* **TASKS FOR THIS EXERCISE**:
(a) Write out the stretch of the heat illness prevention text below from "Four Heat Illnesses" through "salt and moisture." word for word.
(b) In the heat illness prevention text below, where in the body do heat cramps usually occur?

* **EXCERPT PROVIDED**:
################

Heat Illness Prevention
James D. Smith, M.S., CSP
Heat illnesses are preventable but if left unchecked can lead to death. At times, workers may be required to work in hot environments for long periods. When the human body is unable to maintain a normal temperature, heat-related illnesses can occur and may result in serious health problems. Below is information to public entities on measures it should take to prevent heat-related illnesses.
Four Heat Illnesses
Athletes are familiar with this syndrome caused by salt depletion. It is easily treated with rest and electrolyte-balanced fluids such as sports drinks or drink plain water and eat salty chips or nuts. Avoid salt tablets due to the risks of overdosing.
Heat cramps are muscle pains or spasms – usually in the abdomen, arms, or legs – that may occur in association with strenuous activity. People who sweat a lot during strenuous activity are prone to heat cramps. This sweating depletes the body’s salt and moisture.

################

Dataset excerpts:
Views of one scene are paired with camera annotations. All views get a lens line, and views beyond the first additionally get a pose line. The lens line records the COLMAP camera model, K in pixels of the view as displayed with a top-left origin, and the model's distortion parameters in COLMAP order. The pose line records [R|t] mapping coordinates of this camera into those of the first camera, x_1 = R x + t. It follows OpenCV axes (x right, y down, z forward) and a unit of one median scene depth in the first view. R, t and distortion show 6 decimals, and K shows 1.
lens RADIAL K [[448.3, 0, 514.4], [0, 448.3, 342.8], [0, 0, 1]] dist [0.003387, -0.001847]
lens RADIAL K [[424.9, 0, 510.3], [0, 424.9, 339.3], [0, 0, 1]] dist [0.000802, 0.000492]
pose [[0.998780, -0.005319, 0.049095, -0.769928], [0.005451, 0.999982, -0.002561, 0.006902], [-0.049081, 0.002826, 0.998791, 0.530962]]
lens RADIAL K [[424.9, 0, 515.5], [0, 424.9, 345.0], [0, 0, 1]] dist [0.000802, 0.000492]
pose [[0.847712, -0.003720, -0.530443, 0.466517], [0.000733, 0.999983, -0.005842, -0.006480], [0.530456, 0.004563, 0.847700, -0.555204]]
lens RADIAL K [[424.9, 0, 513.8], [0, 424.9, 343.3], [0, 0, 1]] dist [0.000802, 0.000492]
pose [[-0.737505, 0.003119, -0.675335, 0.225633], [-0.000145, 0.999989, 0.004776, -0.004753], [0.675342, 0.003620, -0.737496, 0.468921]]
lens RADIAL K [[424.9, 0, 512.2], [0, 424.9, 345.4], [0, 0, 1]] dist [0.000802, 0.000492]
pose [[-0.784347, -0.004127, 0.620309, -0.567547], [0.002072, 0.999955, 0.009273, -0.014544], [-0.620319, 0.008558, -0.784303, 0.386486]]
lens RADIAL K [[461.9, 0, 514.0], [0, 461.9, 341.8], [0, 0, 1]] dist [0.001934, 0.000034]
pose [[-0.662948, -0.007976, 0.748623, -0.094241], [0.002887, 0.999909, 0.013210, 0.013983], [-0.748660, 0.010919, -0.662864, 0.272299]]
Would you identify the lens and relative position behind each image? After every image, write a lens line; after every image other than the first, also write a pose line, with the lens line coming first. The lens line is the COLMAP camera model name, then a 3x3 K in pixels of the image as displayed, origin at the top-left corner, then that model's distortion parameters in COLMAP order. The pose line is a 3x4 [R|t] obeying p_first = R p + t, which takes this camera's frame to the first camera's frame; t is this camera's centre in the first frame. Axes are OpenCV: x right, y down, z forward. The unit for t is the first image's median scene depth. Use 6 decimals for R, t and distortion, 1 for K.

################

* **COMPLETED EXERCISE**:
(a)
Four Heat Illnesses
Athletes are familiar with this syndrome caused by salt depletion. It is easily treated with rest and electrolyte-balanced fluids such as sports drinks or drink plain water and eat salty chips or nuts. Avoid salt tablets due to the risks of overdosing.
Heat cramps are muscle pains or spasms – usually in the abdomen, arms, or legs – that may occur in association with strenuous activity. People who sweat a lot during strenuous activity are prone to heat cramps. This sweating depletes the body’s salt and moisture.

(b) In the abdomen, arms, or legs.